Sai Mai road (ถนนสายไม้, /th/, "wood street") is unofficial name of Soi (alley) Pracha Naruemit, a short (1.1 km) street, with over 200 woodwork shops along both sides of the alley. It offers from small decoration pieces to large furniture.

The wood street is a side-street (soi) branching off Pracha Rat Sai Nueng road (Pracha Rat Sai Nueng Soi 26) and connects to Krung Thep-Nonthaburi road (Krung Thep-Nonthaburi Soi 5).

Its history began alongside the timber trading business of Bang Pho, as part of this neighbourhood. The big changes came in 1979 when skilled carpenters from the quarters of Wat Yuan, Saphan Khao, Damrong Rak road, Saphan Dam, Bang Lamphu and Wat Saket moved to settle here.

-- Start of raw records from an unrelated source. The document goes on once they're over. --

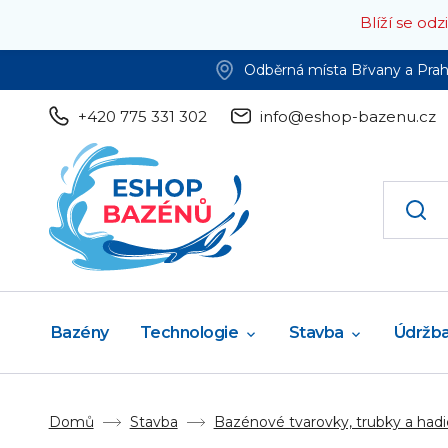
Blíží se od
Odběrná místa Břvany a Pra
+420 775 331 302
info@eshop-bazenu.cz
Bazény
Technologie
Stavba
Údržb
Domů
Stavba
Bazénové tvarovky, trubky a hadi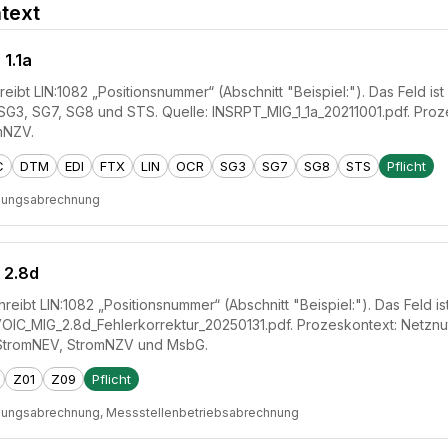
text
 1.1a
reibt LIN:1082 „Positionsnummer“ (Abschnitt "Beispiel:"). Das Feld i
 SG3, SG7, SG8 und STS. Quelle: INSRPT_MIG_1_1a_20211001.pdf. Pr
mNZV.
C
DTM
EDI
FTX
LIN
OCR
SG3
SG7
SG8
STS
Pflicht
zungsabrechnung
 2.8d
reibt LIN:1082 „Positionsnummer“ (Abschnitt "Beispiel:"). Das Feld is
NVOIC_MIG_2.8d_Fehlerkorrektur_20250131.pdf. Prozeskontext: Netz
StromNEV, StromNZV und MsbG.
Z01
Z09
Pflicht
zungsabrechnung, Messstellenbetriebsabrechnung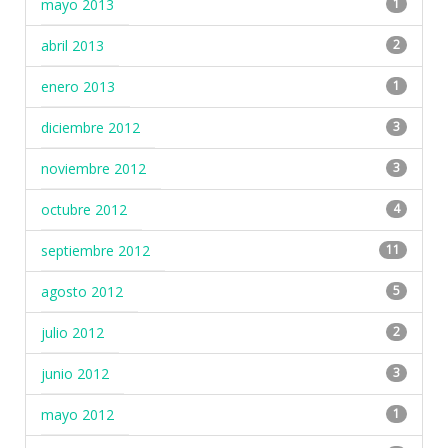
mayo 2013
1
abril 2013
2
enero 2013
1
diciembre 2012
3
noviembre 2012
3
octubre 2012
4
septiembre 2012
11
agosto 2012
5
julio 2012
2
junio 2012
3
mayo 2012
1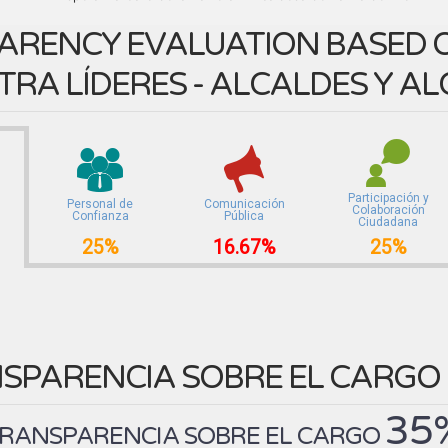
ARENCY EVALUATION BASED O
TRA LÍDERES - ALCALDES Y A
Participación y
Personal de
Comunicación
Colaboración
Confianza
Pública
Ciudadana
25%
16.67%
25%
SPARENCIA SOBRE EL CARGO
35
RANSPARENCIA SOBRE EL CARGO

As a result, Bang Pho had become a larger wood trading centre. Most of the entrepreneurs descended from Annamese immigrants at that time, integrated with Hainanese carpenters, and there were also carpenters from other provinces in the central region who come to live with them as well.

At present, the wood street has expanded into nearby area, namely Pracha Rat Sai Nueng Soi 28 (Soi Sawai Suwan) or Krung Thep-Nonthaburi Soi 13, which is known as "Sai Mai road II" or "New Sai Mai road".

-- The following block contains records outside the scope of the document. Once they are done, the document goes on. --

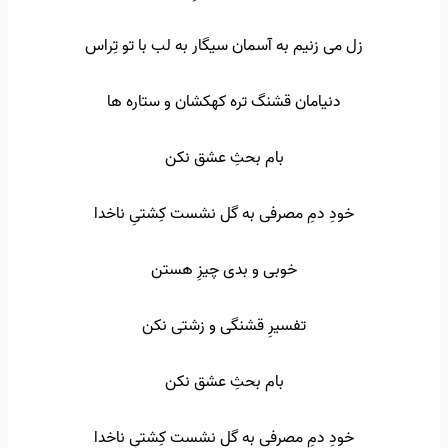
زل می زنیم به آسمان سیگار به لب با تو تِراس
دنیامان قشنگ تره کهکشان و ستاره ها
بام بحثِ عشق نکن
خودِ دمِ مصرفی به گل نشست کِشتیِ ناخدا
خوبی و بدی چیزِ هستن
تفسیرِ قشنگی و زشتی نکن
بام بحثِ عشق نکن
خودِ دمِ مصرفی به گل نشست کِشتیِ ناخدا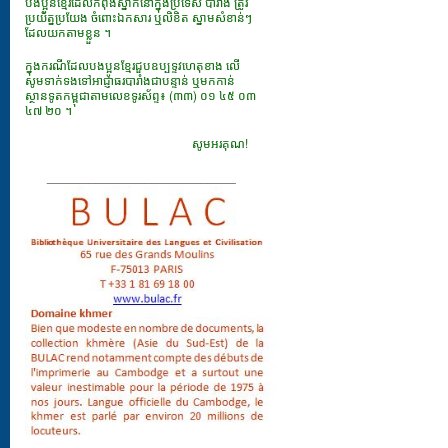
បងប្អូនខ្មែរដែលកំពុងស្នាក់នៅក្នុងប្រទេស បារាំង ត្រូវ
ប្រយ័ត្នប្រយែង ចំពោះឯកសារ​ ឬលិខិត ស្នាមសំខាន់ៗ
ដែលយកតាមខ្លួន ។
ក្នុងករណីដែលបងប្អូនខ្មែរជួបឧប្បទ្ទវហេតុខាង លើ
សូមទាក់ទងទៅអាជ្ញាធរបារាំងជាបន្ទាន់ ឬមកកាន់
ស្ថានទូតកម្ពុជាតាមលេខទូរស័ព្ទ៖ (៣៣) ០១ ៤៥ ០៣
៤៧ ២០ ។
សូមអរគុណ!
___________________________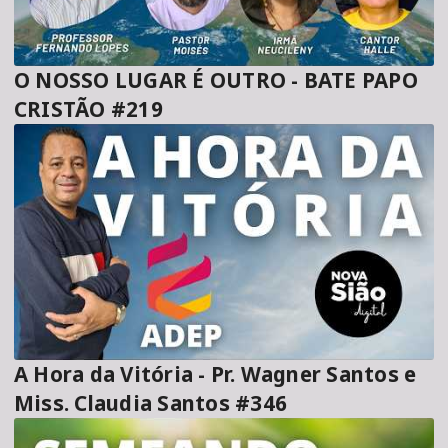
O NOSSO LUGAR É OUTRO - BATE PAPO
CRISTÃO #219
A Hora da Vitória - Pr. Wagner Santos e
Miss. Claudia Santos #346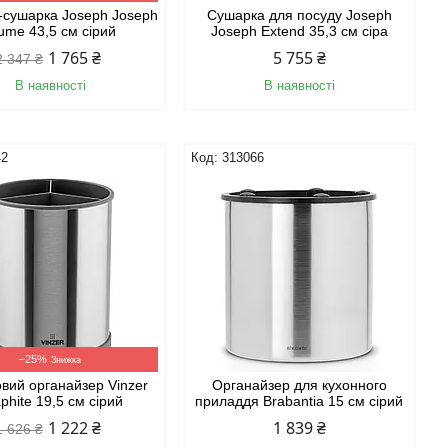
-сушарка Joseph Joseph
Сушарка для посуду Joseph
ume 43,5 см сірий
Joseph Extend 35,3 см сіра
1 765 ₴
5 755 ₴
2 347 ₴
В наявності
В наявності
42
313066
–25%
вий органайзер Vinzer
Органайзер для кухонного
phite 19,5 см сірий
приладдя Brabantia 15 см сірий
1 222 ₴
1 839 ₴
1 626 ₴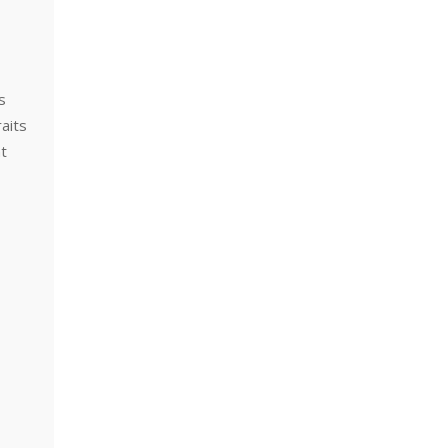
s
aits
nt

Its landmark is the ornately carved wooden arch that was constructed in 1997 and is present at both the entrance and exit of the street.

==Transportation==
The neighbourhood is crossed by the Blue Line of the Bangkok MRT with Bang Pho MRT station (BL09). The station is located above Bang Pho intersection, and can also be connected to the Chao Phraya Express Boat by Bang Pho Pier (N22).

==Popular culture==
Bang Pho is the setting of a Thai disco song, titled 'Sao Bang Pho' (สาวบางโพ, "Bang Pho girl"). It was sung by Direk Amatayakul in the year 1982, bringing the area became more widely known.